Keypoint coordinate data
#####
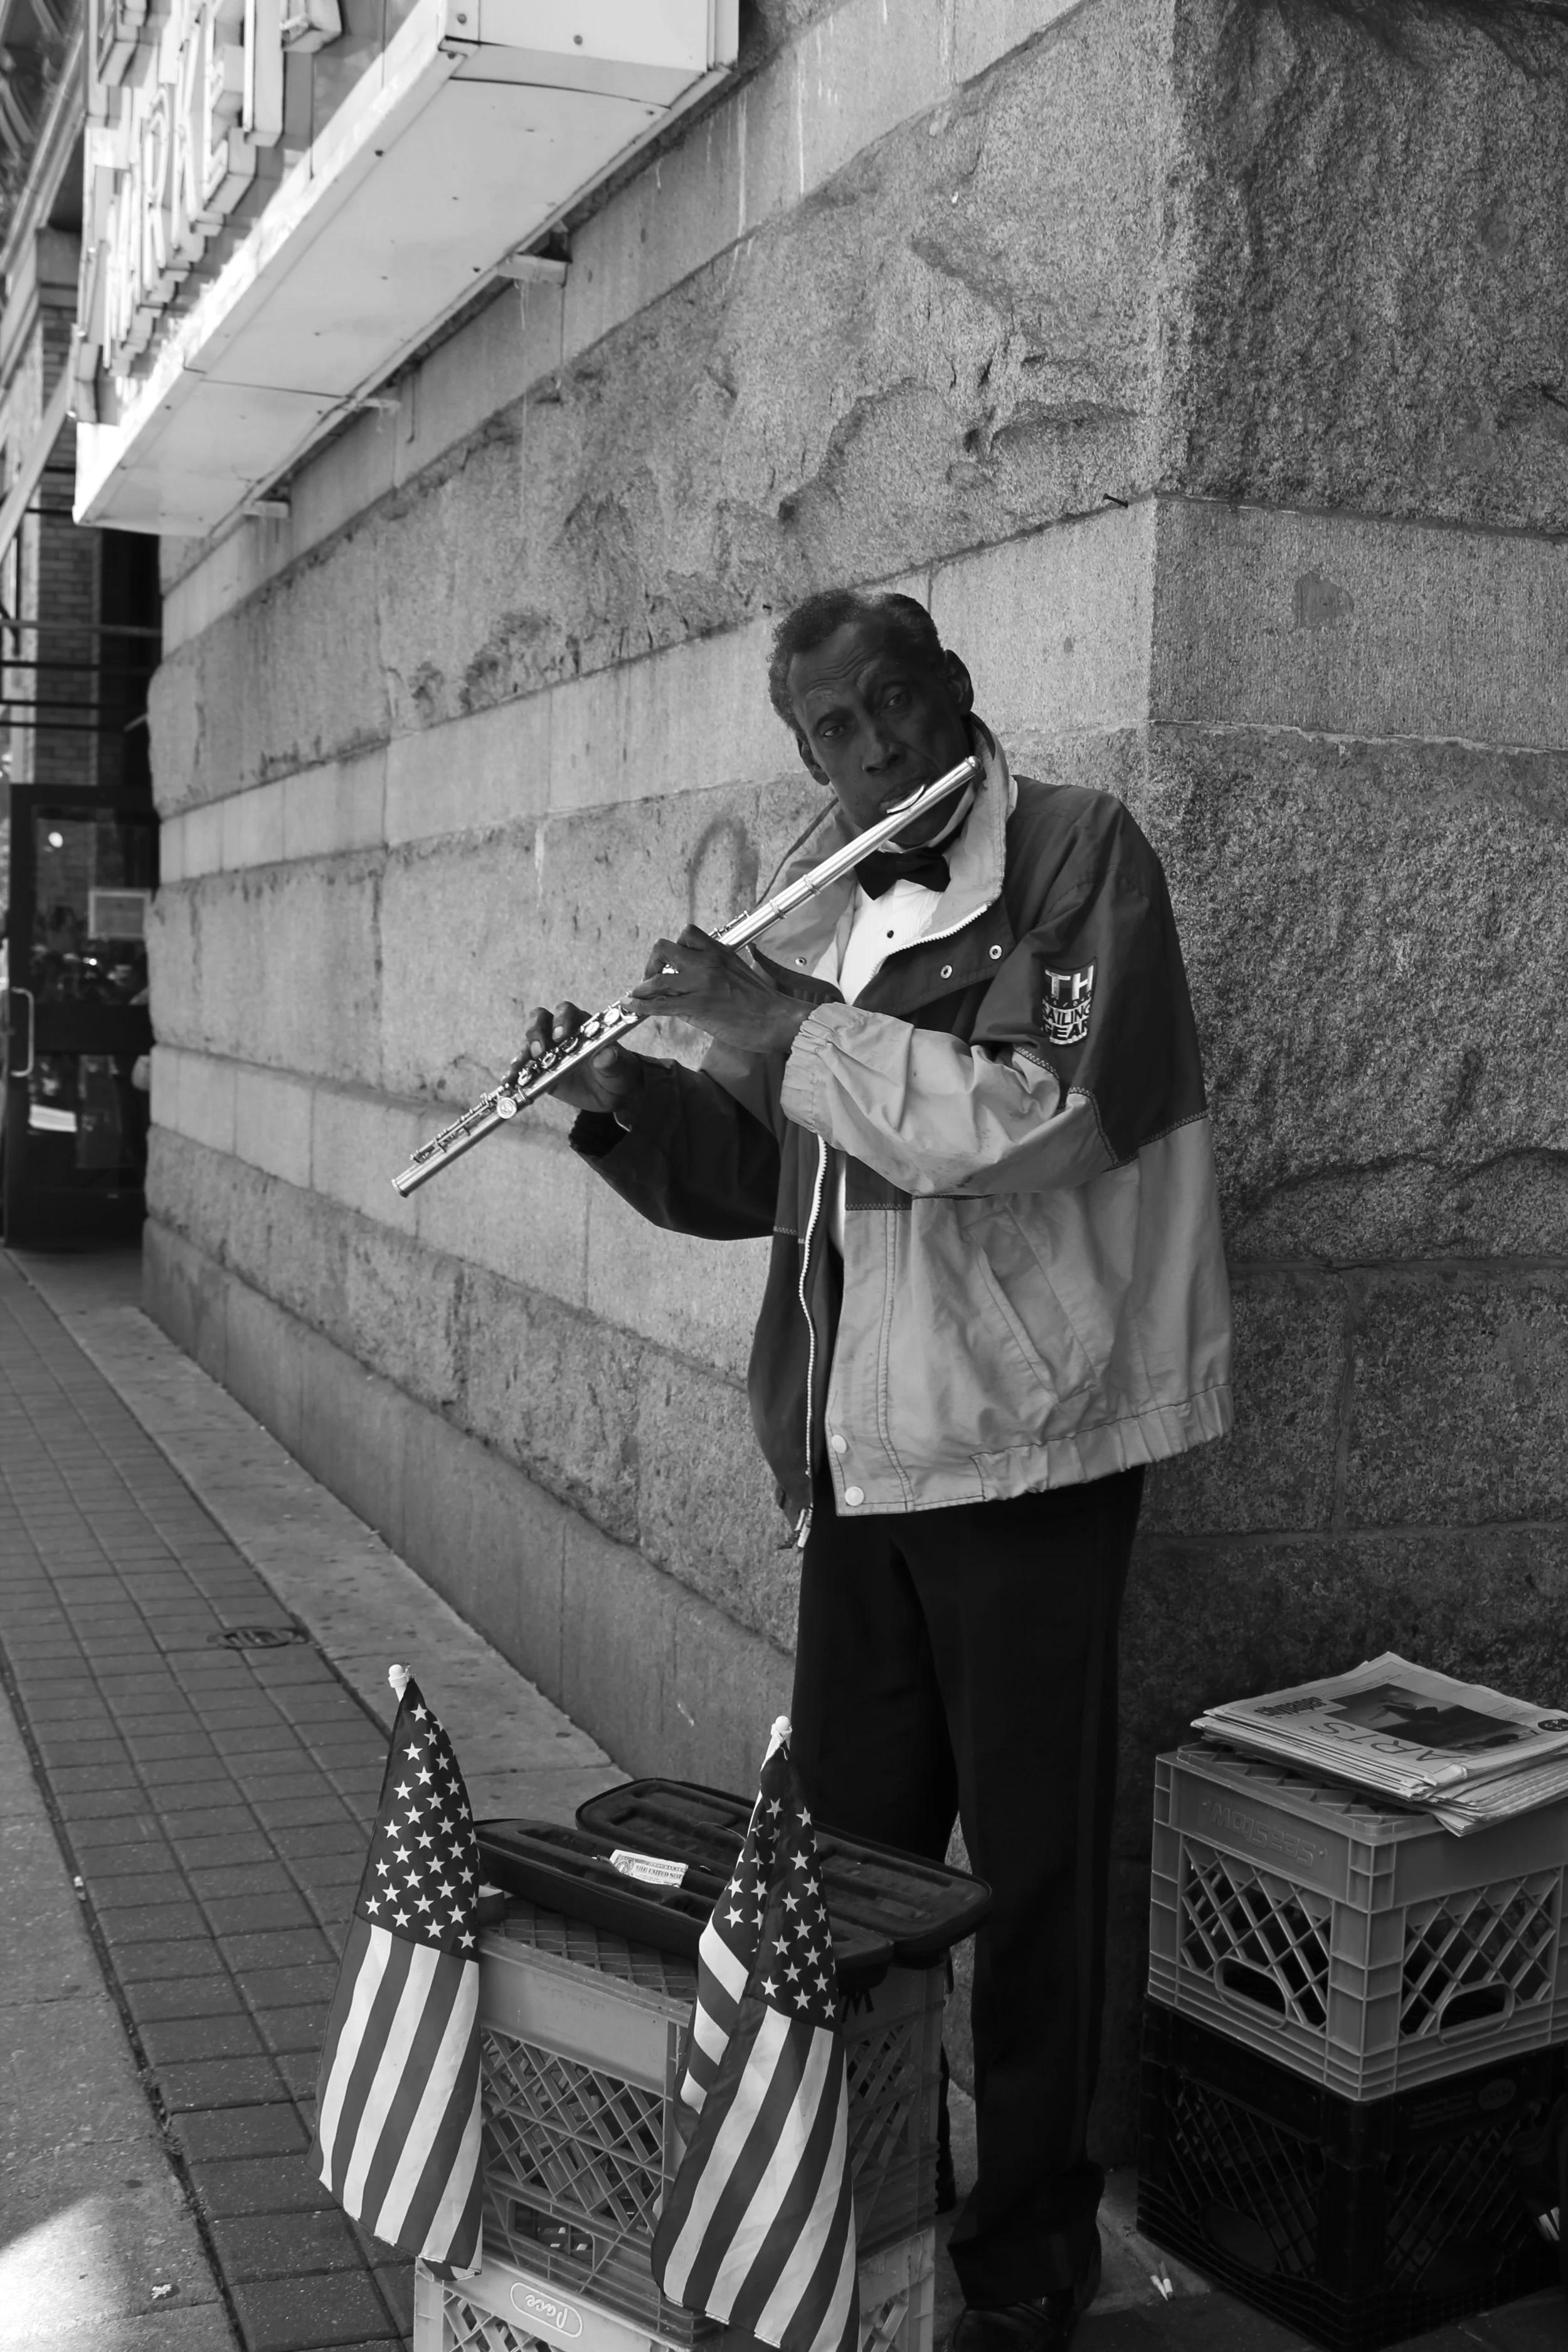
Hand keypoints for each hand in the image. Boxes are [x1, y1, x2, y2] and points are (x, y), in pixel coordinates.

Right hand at [507, 1003, 646, 1120]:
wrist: (612, 1094)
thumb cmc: (618, 1072)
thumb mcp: (621, 1067)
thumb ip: (613, 1060)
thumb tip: (606, 1055)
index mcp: (582, 1025)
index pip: (566, 1012)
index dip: (561, 1020)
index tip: (560, 1036)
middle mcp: (561, 1033)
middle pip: (540, 1020)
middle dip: (536, 1032)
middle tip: (540, 1051)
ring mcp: (549, 1050)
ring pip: (528, 1042)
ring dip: (523, 1052)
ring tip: (519, 1067)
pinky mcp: (540, 1069)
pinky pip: (523, 1068)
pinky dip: (515, 1073)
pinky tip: (509, 1082)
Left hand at [629, 927, 811, 1054]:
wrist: (779, 1020)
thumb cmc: (764, 1003)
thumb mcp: (739, 975)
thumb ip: (716, 972)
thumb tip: (693, 984)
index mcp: (720, 952)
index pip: (687, 934)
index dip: (673, 948)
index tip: (671, 964)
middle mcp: (708, 963)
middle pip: (664, 947)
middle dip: (652, 963)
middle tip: (653, 979)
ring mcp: (701, 984)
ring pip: (658, 978)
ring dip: (642, 989)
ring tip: (637, 997)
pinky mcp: (698, 1007)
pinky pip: (660, 1004)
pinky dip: (640, 1006)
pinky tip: (631, 1008)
#####
What needs to be done
Print out every entry above without changing a word, and leave out the pictures.

Your response
Hand keypoints for each hand in the image. Boxes are [x1, y1, x2, y2] and points are (x, y), in pixel coordinates.

Right hand at [507, 1003, 646, 1120]:
wrist: (612, 1094)
thumb cmc: (618, 1072)
thumb mcp: (621, 1067)
thumb ip: (613, 1060)
thumb tip: (606, 1055)
index mcp: (582, 1025)
index pip: (566, 1012)
index dip: (561, 1020)
index tip: (560, 1036)
middle mcp: (561, 1033)
middle pip: (540, 1020)
middle dip: (536, 1032)
middle tip: (540, 1051)
ring mcp: (549, 1050)
ring pip: (528, 1042)
ring dip: (523, 1052)
ring tip: (519, 1067)
pinky mcp: (540, 1069)
pinky pip: (523, 1068)
pinky dip: (515, 1073)
pinky tip: (509, 1082)
Left hand at [629, 927, 811, 1054]:
wrist: (779, 1020)
thumb cmc: (764, 1003)
thumb mcp: (739, 975)
thumb ip: (716, 972)
thumb tip: (693, 984)
index mcp: (720, 952)
index pip: (687, 934)
index dip: (673, 948)
index tip: (671, 964)
middle mcp: (708, 963)
middle pip: (664, 947)
middle dip: (652, 963)
middle tip: (653, 979)
ring mcp: (701, 984)
ring pip: (658, 978)
ring dip: (642, 989)
ring tip: (637, 997)
pinky mcp: (698, 1007)
pinky pip: (660, 1004)
pinky dip: (640, 1006)
pinky tip: (631, 1008)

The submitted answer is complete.